─── Stored data

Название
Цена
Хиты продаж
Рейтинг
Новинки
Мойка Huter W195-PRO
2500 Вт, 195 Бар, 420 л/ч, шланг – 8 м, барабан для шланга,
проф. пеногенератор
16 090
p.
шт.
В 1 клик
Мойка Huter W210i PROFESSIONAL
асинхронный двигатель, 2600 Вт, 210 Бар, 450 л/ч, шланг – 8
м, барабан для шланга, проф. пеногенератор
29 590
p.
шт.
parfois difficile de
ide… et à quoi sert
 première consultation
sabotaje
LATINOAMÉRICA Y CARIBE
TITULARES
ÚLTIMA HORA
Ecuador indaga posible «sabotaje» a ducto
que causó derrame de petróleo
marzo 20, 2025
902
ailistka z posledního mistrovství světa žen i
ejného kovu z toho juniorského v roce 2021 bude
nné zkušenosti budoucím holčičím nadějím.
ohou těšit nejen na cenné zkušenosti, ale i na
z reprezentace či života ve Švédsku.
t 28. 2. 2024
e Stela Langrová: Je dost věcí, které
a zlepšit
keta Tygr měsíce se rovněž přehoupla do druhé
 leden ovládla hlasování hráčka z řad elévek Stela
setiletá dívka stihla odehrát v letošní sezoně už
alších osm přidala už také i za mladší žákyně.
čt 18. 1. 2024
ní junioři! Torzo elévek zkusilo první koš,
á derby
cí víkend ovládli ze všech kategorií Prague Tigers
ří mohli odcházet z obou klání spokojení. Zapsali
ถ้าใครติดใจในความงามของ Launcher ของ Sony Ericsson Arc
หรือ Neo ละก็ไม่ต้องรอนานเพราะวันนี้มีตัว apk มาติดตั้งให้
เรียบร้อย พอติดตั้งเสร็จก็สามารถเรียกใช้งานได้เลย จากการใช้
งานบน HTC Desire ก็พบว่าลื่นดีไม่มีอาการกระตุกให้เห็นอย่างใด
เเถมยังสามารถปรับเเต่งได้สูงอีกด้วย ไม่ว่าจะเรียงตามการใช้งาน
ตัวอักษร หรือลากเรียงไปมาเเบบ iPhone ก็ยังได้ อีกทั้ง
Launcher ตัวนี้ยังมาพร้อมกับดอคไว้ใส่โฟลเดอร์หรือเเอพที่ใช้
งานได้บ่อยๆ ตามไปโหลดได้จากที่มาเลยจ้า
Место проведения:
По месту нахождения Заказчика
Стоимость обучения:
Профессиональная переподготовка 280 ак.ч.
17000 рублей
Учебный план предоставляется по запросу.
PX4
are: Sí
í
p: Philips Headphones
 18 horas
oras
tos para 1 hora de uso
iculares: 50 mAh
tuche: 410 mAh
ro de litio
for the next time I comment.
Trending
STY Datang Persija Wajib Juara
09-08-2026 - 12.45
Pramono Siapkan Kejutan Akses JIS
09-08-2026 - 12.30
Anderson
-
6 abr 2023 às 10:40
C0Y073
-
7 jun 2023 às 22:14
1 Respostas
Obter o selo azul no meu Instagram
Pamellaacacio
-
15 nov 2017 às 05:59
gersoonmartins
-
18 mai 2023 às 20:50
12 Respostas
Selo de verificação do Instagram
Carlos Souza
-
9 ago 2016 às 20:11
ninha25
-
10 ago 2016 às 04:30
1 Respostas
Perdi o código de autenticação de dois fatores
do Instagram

──────

Task to complete = Retyping the data above exactly and in full is the task.

The completed task =
Название
Цена
Хиты продаж
Рейтинг
Новинки
Мойка Huter W195-PRO
2500 Вт, 195 Бар, 420 л/ч, шланг – 8 м, барабан для шланга,
проф. пеногенератор
16 090
p.
шт.
В 1 клик
Мойка Huter W210i PROFESSIONAL
асинхронный двигатель, 2600 Вт, 210 Бар, 450 л/ч, шланг – 8
м, барабан для шланга, проф. пеногенератор
29 590
p.
шт.
parfois difficile de
ide… et à quoi sert
 première consultation
sabotaje
LATINOAMÉRICA Y CARIBE
TITULARES
ÚLTIMA HORA
Ecuador indaga posible «sabotaje» a ducto
que causó derrame de petróleo
marzo 20, 2025
902
ailistka z posledního mistrovství světa žen i
ejného kovu z toho juniorského v roce 2021 bude
nné zkušenosti budoucím holčičím nadějím.
ohou těšit nejen na cenné zkušenosti, ale i na
z reprezentace či života ve Švédsku.
t 28. 2. 2024
e Stela Langrová: Je dost věcí, které
a zlepšit
keta Tygr měsíce se rovněž přehoupla do druhé
 leden ovládla hlasování hráčka z řad elévek Stela
setiletá dívka stihla odehrát v letošní sezoně už
alších osm přidala už také i za mladší žákyně.
čt 18. 1. 2024
ní junioři! Torzo elévek zkusilo první koš,
á derby
cí víkend ovládli ze všech kategorií Prague Tigers
ří mohli odcházet z obou klání spokojení. Zapsali
ถ้าใครติดใจในความงามของ Launcher ของ Sony Ericsson Arc
หรือ Neo ละก็ไม่ต้องรอนานเพราะวันนี้มีตัว apk มาติดตั้งให้
เรียบร้อย พอติดตั้งเสร็จก็สามารถเรียกใช้งานได้เลย จากการใช้
งานบน HTC Desire ก็พบว่าลื่นดีไม่มีอาการกระตุกให้เห็นอย่างใด
เเถมยังสามารถปรับเเต่งได้สูงอีกด้วย ไม่ว่าจะเรียงตามการใช้งาน
ตัวอักษร หรือลากเรียงไปมาเเบบ iPhone ก็ยังได้ อีกทั้ง
Launcher ตัวนี้ยังมาพร้อมกับดอคไว้ใส่โฟลเดอร์หรือเเอพที่ใช้
งานได้บ่อยๆ ตามไปโหลดได้จากที่มาเลยจ้า
Место проведения:
По месту нахождения Заказчика
Стоимость обучения:
Профессиональная переподготовка 280 ак.ч.
17000 рублей
Учебный план предоставляется по запросу.
PX4
are: Sí
í
p: Philips Headphones
 18 horas
oras
tos para 1 hora de uso
iculares: 50 mAh
tuche: 410 mAh
ro de litio
for the next time I comment.
Trending
STY Datang Persija Wajib Juara
09-08-2026 - 12.45
Pramono Siapkan Kejutan Akses JIS
09-08-2026 - 12.30
Anderson
-
6 abr 2023 às 10:40
C0Y073
-
7 jun 2023 às 22:14
1 Respostas
Obter o selo azul no meu Instagram
Pamellaacacio
-
15 nov 2017 às 05:59
gersoonmartins
-
18 mai 2023 às 20:50
12 Respostas
Selo de verificação do Instagram
Carlos Souza
-
9 ago 2016 às 20:11
ninha25
-
10 ago 2016 às 04:30
1 Respostas
Perdi o código de autenticação de dois fatores
do Instagram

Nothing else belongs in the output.